■ **What the task asks**:
All records that follow are to be output exactly.

■ **Material for the task**:
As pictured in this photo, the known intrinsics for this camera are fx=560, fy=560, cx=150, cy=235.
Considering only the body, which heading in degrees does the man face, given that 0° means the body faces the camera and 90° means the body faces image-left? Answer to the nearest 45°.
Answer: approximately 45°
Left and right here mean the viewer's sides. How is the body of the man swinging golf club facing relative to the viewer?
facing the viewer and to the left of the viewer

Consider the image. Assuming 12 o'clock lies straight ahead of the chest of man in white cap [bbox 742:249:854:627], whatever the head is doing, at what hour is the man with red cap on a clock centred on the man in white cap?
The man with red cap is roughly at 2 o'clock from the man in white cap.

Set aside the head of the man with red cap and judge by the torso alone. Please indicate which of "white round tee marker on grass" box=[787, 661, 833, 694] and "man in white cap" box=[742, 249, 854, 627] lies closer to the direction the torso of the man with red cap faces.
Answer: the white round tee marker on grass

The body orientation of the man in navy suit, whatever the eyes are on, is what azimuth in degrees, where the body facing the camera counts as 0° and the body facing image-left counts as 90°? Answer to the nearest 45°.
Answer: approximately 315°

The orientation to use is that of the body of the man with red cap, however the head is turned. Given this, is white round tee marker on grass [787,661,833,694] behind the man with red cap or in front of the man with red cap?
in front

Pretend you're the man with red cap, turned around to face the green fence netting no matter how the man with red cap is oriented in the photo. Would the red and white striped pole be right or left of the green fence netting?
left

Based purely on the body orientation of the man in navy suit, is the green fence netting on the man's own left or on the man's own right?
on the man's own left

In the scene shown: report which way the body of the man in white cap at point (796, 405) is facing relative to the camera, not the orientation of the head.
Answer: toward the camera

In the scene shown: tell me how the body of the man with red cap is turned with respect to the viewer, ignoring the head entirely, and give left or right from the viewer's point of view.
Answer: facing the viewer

■ **Exercise output**:
As pictured in this photo, the known intrinsics for this camera are fx=560, fy=560, cx=150, cy=235.
Considering only the body, which heading in degrees does the man face, given that 0° means the body faces the camera and 90° means the body faces image-left? Answer to the nearest 45°.
Answer: approximately 45°
Left and right here mean the viewer's sides. How is the body of the man swinging golf club facing relative to the viewer?
facing the viewer and to the left of the viewer

Consider the image. Assuming 12 o'clock lies straight ahead of the chest of man in white cap [bbox 742:249:854:627], whatever the head is doing, at what hour is the man with red cap on a clock centred on the man in white cap?
The man with red cap is roughly at 2 o'clock from the man in white cap.

Set aside the head of the man with red cap and judge by the torso alone. Please indicate which of "white round tee marker on grass" box=[787, 661, 833, 694] and "man in white cap" box=[742, 249, 854, 627] lies closer to the direction the torso of the man with red cap faces.
Answer: the white round tee marker on grass

The body orientation of the man in navy suit, whatever the eyes are on, is what azimuth in degrees, where the body facing the camera counts as 0° and the body facing image-left counts as 90°? Answer to the nearest 45°.
Answer: approximately 315°

The orientation to use is that of the body of the man with red cap, however the head is turned. Given this, is white round tee marker on grass [787,661,833,694] behind the man with red cap or in front of the man with red cap?
in front

Pretend you're the man with red cap, turned around to face the green fence netting no matter how the man with red cap is oriented in the photo. Would the red and white striped pole be right or left of the green fence netting?
left

Based purely on the body orientation of the man in navy suit, is the green fence netting on the man's own left or on the man's own right?
on the man's own left

In the scene shown: report which way the body of the man in white cap at point (796, 405) is facing relative to the camera, not the orientation of the head.
Answer: toward the camera

In the scene shown: tell me how the body of the man with red cap is turned with respect to the viewer, ignoring the head entirely, and give left or right from the viewer's point of view.
Answer: facing the viewer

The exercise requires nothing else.